Learning-AI

IoUNet: Acquisition of Localization Confidence for Accurate Object Detection

November 2019

tl;dr: Regress a separate branch to estimate the quality of object detection in terms of IoU.

Overall impression

The vanilla version of IoU-Net (with the prediction of IoU and Precise RoI Pooling) is already better than baseline, most likely due to the regularization effect of the IoU branch.

The classification confidence indicates the category of a bbox but cannot be interpreted as the localization accuracy.

It generates better results than SoftNMS (decrease the scores of overlapping ones instead of eliminating the overlapped candidate, see Review of Soft NMS on Zhihu), and can be dropped in many object detection frameworks.

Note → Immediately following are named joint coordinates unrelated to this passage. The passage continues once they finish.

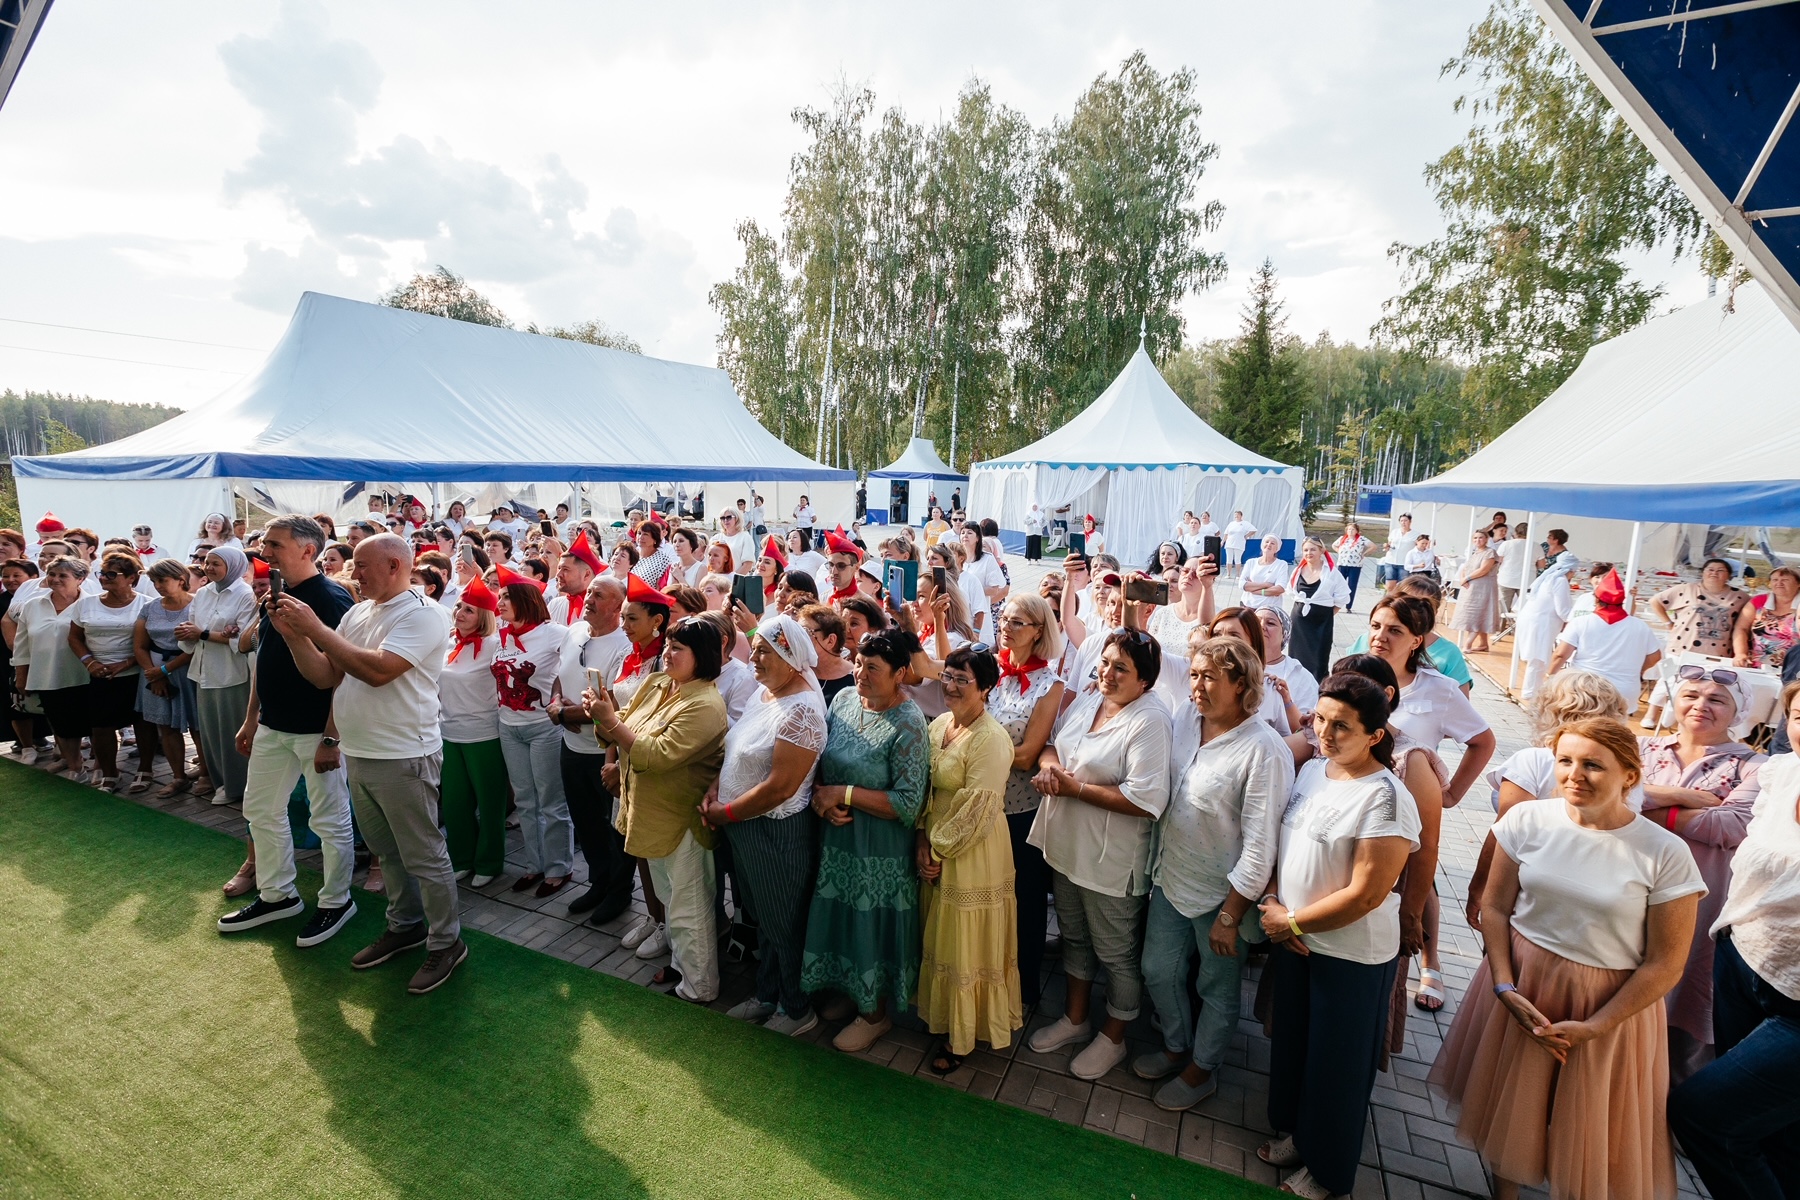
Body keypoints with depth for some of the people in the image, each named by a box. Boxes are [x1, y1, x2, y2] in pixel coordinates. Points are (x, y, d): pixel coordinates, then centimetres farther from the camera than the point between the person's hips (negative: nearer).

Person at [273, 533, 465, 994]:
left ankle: (446, 942, 18)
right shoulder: (357, 612, 10)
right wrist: (294, 636, -6)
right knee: (387, 851, 21)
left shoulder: (423, 613, -15)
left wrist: (315, 628, -19)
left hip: (403, 757, -8)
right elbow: (325, 676, 9)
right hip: (357, 754, 8)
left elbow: (378, 669, -26)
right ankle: (406, 925, 39)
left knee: (424, 857, 3)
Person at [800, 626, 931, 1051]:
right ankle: (848, 992, 48)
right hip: (835, 839, 6)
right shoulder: (844, 699, -3)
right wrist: (820, 797, -13)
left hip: (879, 851, -6)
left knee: (872, 925, 11)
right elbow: (819, 760, 7)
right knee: (840, 918, 22)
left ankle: (876, 1013, 37)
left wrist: (843, 794, -22)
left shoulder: (908, 725, -22)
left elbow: (908, 804, -23)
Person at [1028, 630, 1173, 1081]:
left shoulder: (1149, 721, -22)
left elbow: (1146, 801, -29)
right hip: (1065, 846, 8)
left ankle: (1113, 1037, 37)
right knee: (1074, 936, 24)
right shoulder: (1086, 701, 2)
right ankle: (1075, 1018, 46)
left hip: (1111, 861, -7)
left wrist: (1074, 787, -23)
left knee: (1115, 953, 14)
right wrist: (1049, 763, -14)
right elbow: (1051, 744, 11)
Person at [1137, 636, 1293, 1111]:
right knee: (1158, 970, 21)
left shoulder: (1264, 750, -24)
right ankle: (1176, 1047, 48)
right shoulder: (1184, 721, -5)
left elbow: (1260, 845, -21)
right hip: (1169, 880, 6)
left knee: (1217, 990, 18)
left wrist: (1230, 915, -16)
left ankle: (1201, 1069, 42)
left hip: (1221, 894, -6)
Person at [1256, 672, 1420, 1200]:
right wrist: (1275, 905, -5)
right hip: (1291, 939, 6)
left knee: (1336, 1063, 14)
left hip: (1352, 954, -6)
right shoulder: (1311, 770, -1)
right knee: (1290, 1039, 23)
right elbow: (1284, 844, 8)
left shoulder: (1385, 798, -23)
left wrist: (1291, 922, -15)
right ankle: (1294, 1131, 47)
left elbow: (1365, 895, -24)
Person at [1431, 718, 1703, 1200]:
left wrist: (1595, 1026, -13)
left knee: (1593, 1132, 13)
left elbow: (1665, 963, -9)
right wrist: (1504, 987, -11)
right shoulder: (1528, 821, -10)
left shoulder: (1665, 854, -14)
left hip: (1610, 1002, -2)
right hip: (1522, 988, 2)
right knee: (1508, 1107, 18)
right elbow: (1495, 907, -3)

KL Loss and IoU Net are similar, but are different in implmentation. KL loss directly regresses mean and var from the same head, instead of a separate head for IoU prediction in IoU Net. Also Var Voting is one forward pass, not like the IoU Net’s iterative optimization.

Key ideas

Conventional NMS is ignorant of the localization accuracy, while the classification scores are typically used as the metric for ranking proposals.
localization quality is non-monotonic in iterative bounding box regression.
IoU-guided NMS: keep the box with the highest IoU prediction, rather than cls confidence.
PrRoIPooling: Use integration to make the pooling operation continuous wrt bin locations. This is an improvement over RoIAligna and RoIPool. RoIAlign only considers 2x2 point inside the bbox for calculating the feature map, but PrRoI Pooling removes this quantization altogether.
iterative optimization using the score estimator as a judge. Precise RoIPooling to make the backpropagation possible.
The regressed iou score correlates with IoU better than cls confidence

Classification confidence tends to be over-confident and is bipolar. This is similar to the results in gaussian yolov3.

Technical details

The IoU prediction branch is trained with random jittering online data aug.

Notes

The idea of using a head to regress the IoU is very much like that of FQNet, although FQNet aims to regress the 3D IoU from overlaid wireframe.
Iterative optimization solved the problem raised by Cascade RCNN that iterative bbox regression does not improve beyond 2 stages.
Also iterative optimization should be able to apply to FQNet as it has a predictor to tell the 3D IoU.